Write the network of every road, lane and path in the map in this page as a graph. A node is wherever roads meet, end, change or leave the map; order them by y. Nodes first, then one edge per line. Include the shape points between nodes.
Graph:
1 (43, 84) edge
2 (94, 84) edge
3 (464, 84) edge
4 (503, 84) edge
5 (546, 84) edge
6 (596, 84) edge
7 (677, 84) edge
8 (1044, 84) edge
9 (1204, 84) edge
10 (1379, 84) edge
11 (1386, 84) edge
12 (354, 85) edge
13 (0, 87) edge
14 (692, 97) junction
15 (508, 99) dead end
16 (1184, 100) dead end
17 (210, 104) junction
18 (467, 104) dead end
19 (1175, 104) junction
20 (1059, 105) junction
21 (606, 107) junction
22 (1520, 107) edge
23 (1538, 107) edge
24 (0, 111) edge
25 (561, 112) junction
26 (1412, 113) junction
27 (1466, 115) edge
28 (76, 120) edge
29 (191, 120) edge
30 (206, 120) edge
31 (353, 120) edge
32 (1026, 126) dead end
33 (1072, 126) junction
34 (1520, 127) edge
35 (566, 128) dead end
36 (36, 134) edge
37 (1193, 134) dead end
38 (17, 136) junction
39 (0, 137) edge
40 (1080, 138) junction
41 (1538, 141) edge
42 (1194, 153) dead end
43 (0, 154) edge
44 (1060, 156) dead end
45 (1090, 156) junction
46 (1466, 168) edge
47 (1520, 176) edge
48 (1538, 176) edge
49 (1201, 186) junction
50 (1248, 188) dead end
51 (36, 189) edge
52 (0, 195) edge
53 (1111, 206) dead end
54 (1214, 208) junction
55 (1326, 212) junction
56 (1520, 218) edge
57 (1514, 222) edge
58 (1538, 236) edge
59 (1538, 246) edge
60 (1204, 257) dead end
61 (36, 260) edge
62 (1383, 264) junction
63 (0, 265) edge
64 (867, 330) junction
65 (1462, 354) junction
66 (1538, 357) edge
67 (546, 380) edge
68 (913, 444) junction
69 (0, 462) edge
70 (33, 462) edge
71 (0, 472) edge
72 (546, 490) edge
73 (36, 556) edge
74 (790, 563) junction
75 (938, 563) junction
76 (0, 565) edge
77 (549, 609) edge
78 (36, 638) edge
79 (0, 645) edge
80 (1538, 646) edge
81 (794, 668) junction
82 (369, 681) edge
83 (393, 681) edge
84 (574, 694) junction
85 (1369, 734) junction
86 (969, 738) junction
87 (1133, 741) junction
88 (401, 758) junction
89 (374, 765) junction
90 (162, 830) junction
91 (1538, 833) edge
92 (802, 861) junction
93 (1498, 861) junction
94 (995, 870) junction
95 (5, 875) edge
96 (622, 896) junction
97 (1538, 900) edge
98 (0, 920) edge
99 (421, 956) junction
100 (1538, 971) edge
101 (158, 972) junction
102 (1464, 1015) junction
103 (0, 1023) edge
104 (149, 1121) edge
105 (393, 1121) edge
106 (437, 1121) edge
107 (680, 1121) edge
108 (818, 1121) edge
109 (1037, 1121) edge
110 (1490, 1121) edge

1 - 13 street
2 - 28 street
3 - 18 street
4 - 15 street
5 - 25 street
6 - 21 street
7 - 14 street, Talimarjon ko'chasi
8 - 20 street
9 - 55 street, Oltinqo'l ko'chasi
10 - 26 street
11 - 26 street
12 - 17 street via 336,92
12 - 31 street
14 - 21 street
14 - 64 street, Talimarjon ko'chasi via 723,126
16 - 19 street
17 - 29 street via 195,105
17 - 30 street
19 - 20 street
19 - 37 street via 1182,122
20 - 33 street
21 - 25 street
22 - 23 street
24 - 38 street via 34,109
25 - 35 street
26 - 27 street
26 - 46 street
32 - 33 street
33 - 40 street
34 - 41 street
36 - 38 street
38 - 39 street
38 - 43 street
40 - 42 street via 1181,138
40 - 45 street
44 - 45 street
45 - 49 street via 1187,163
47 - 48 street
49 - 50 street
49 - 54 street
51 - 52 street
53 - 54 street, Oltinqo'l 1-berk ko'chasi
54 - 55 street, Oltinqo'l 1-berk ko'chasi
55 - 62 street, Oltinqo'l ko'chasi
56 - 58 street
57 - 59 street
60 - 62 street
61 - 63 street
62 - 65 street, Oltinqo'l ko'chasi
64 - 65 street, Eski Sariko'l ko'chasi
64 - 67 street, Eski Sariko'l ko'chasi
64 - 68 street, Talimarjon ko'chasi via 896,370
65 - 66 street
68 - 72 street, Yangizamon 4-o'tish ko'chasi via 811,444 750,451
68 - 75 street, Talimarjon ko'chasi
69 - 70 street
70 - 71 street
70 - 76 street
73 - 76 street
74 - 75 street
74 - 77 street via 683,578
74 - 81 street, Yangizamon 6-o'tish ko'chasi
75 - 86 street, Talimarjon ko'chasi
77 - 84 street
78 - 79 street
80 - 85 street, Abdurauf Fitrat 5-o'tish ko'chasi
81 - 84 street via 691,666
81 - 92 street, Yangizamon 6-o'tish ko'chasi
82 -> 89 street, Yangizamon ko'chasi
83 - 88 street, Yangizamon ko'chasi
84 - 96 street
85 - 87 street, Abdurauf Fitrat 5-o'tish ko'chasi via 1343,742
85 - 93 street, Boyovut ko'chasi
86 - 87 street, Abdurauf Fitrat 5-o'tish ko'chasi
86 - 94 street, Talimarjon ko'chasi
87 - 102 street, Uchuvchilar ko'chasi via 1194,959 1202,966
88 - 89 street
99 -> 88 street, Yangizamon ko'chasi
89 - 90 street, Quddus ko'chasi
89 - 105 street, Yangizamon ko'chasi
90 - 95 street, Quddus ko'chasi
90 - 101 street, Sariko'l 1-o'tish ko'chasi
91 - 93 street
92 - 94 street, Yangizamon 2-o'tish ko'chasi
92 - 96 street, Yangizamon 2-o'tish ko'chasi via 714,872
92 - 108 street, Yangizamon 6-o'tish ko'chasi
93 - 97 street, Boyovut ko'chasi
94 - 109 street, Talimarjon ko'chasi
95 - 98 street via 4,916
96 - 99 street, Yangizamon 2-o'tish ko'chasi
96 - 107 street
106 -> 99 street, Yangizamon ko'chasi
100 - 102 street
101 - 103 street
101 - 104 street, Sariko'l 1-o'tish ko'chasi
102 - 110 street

※ ※ ※

**Work order:**
The listing above has to be repeated exactly, down to the last line.

**Output for this exercise:**
Write the network of every road, lane and path in the map in this page as a graph. A node is wherever roads meet, end, change or leave the map; order them by y. Nodes first, then one edge per line. Include the shape points between nodes.
Graph:
1 (43, 84) edge
2 (94, 84) edge
3 (464, 84) edge
4 (503, 84) edge
5 (546, 84) edge
6 (596, 84) edge
7 (677, 84) edge
8 (1044, 84) edge
9 (1204, 84) edge
10 (1379, 84) edge
11 (1386, 84) edge
12 (354, 85) edge
13 (0, 87) edge
14 (692, 97) junction
15 (508, 99) dead end
16 (1184, 100) dead end
17 (210, 104) junction
18 (467, 104) dead end
19 (1175, 104) junction
20 (1059, 105) junction
21 (606, 107) junction
22 (1520, 107) edge
23 (1538, 107) edge
24 (0, 111) edge
25 (561, 112) junction
26 (1412, 113) junction
27 (1466, 115) edge
28 (76, 120) edge
29 (191, 120) edge
30 (206, 120) edge
31 (353, 120) edge
32 (1026, 126) dead end
33 (1072, 126) junction
34 (1520, 127) edge
35 (566, 128) dead end
36 (36, 134) edge
37 (1193, 134) dead end
38 (17, 136) junction
39 (0, 137) edge
40 (1080, 138) junction
41 (1538, 141) edge
42 (1194, 153) dead end
43 (0, 154) edge
44 (1060, 156) dead end
45 (1090, 156) junction
46 (1466, 168) edge
47 (1520, 176) edge
48 (1538, 176) edge
49 (1201, 186) junction
50 (1248, 188) dead end
51 (36, 189) edge
52 (0, 195) edge
53 (1111, 206) dead end
54 (1214, 208) junction
55 (1326, 212) junction
56 (1520, 218) edge
57 (1514, 222) edge
58 (1538, 236) edge
59 (1538, 246) edge
60 (1204, 257) dead end
61 (36, 260) edge
62 (1383, 264) junction
63 (0, 265) edge
64 (867, 330) junction
65 (1462, 354) junction
66 (1538, 357) edge
67 (546, 380) edge
68 (913, 444) junction
69 (0, 462) edge
70 (33, 462) edge
71 (0, 472) edge
72 (546, 490) edge
73 (36, 556) edge
74 (790, 563) junction
75 (938, 563) junction
76 (0, 565) edge
77 (549, 609) edge
78 (36, 638) edge
79 (0, 645) edge
80 (1538, 646) edge
81 (794, 668) junction
82 (369, 681) edge
83 (393, 681) edge
84 (574, 694) junction
85 (1369, 734) junction
86 (969, 738) junction
87 (1133, 741) junction
88 (401, 758) junction
89 (374, 765) junction
90 (162, 830) junction
91 (1538, 833) edge
92 (802, 861) junction
93 (1498, 861) junction
94 (995, 870) junction
95 (5, 875) edge
96 (622, 896) junction
97 (1538, 900) edge
98 (0, 920) edge
99 (421, 956) junction
100 (1538, 971) edge
101 (158, 972) junction
102 (1464, 1015) junction
103 (0, 1023) edge
104 (149, 1121) edge
105 (393, 1121) edge
106 (437, 1121) edge
107 (680, 1121) edge
108 (818, 1121) edge
109 (1037, 1121) edge
110 (1490, 1121) edge

1 - 13 street
2 - 28 street
3 - 18 street
4 - 15 street
5 - 25 street
6 - 21 street
7 - 14 street, Talimarjon ko'chasi
8 - 20 street
9 - 55 street, Oltinqo'l ko'chasi
10 - 26 street
11 - 26 street
12 - 17 street via 336,92
12 - 31 street
14 - 21 street
14 - 64 street, Talimarjon ko'chasi via 723,126
16 - 19 street
17 - 29 street via 195,105
17 - 30 street
19 - 20 street
19 - 37 street via 1182,122
20 - 33 street
21 - 25 street
22 - 23 street
24 - 38 street via 34,109
25 - 35 street
26 - 27 street
26 - 46 street
32 - 33 street
33 - 40 street
34 - 41 street
36 - 38 street
38 - 39 street
38 - 43 street
40 - 42 street via 1181,138
40 - 45 street
44 - 45 street
45 - 49 street via 1187,163
47 - 48 street
49 - 50 street
49 - 54 street
51 - 52 street
53 - 54 street, Oltinqo'l 1-berk ko'chasi
54 - 55 street, Oltinqo'l 1-berk ko'chasi
55 - 62 street, Oltinqo'l ko'chasi
56 - 58 street
57 - 59 street
60 - 62 street
61 - 63 street
62 - 65 street, Oltinqo'l ko'chasi
64 - 65 street, Eski Sariko'l ko'chasi
64 - 67 street, Eski Sariko'l ko'chasi
64 - 68 street, Talimarjon ko'chasi via 896,370
65 - 66 street
68 - 72 street, Yangizamon 4-o'tish ko'chasi via 811,444 750,451
68 - 75 street, Talimarjon ko'chasi
69 - 70 street
70 - 71 street
70 - 76 street
73 - 76 street
74 - 75 street
74 - 77 street via 683,578
74 - 81 street, Yangizamon 6-o'tish ko'chasi
75 - 86 street, Talimarjon ko'chasi
77 - 84 street
78 - 79 street
80 - 85 street, Abdurauf Fitrat 5-o'tish ko'chasi
81 - 84 street via 691,666
81 - 92 street, Yangizamon 6-o'tish ko'chasi
82 -> 89 street, Yangizamon ko'chasi
83 - 88 street, Yangizamon ko'chasi
84 - 96 street
85 - 87 street, Abdurauf Fitrat 5-o'tish ko'chasi via 1343,742
85 - 93 street, Boyovut ko'chasi
86 - 87 street, Abdurauf Fitrat 5-o'tish ko'chasi
86 - 94 street, Talimarjon ko'chasi
87 - 102 street, Uchuvchilar ko'chasi via 1194,959 1202,966
88 - 89 street
99 -> 88 street, Yangizamon ko'chasi
89 - 90 street, Quddus ko'chasi
89 - 105 street, Yangizamon ko'chasi
90 - 95 street, Quddus ko'chasi
90 - 101 street, Sariko'l 1-o'tish ko'chasi
91 - 93 street
92 - 94 street, Yangizamon 2-o'tish ko'chasi
92 - 96 street, Yangizamon 2-o'tish ko'chasi via 714,872
92 - 108 street, Yangizamon 6-o'tish ko'chasi
93 - 97 street, Boyovut ko'chasi
94 - 109 street, Talimarjon ko'chasi
95 - 98 street via 4,916
96 - 99 street, Yangizamon 2-o'tish ko'chasi
96 - 107 street
106 -> 99 street, Yangizamon ko'chasi
100 - 102 street
101 - 103 street
101 - 104 street, Sariko'l 1-o'tish ko'chasi
102 - 110 street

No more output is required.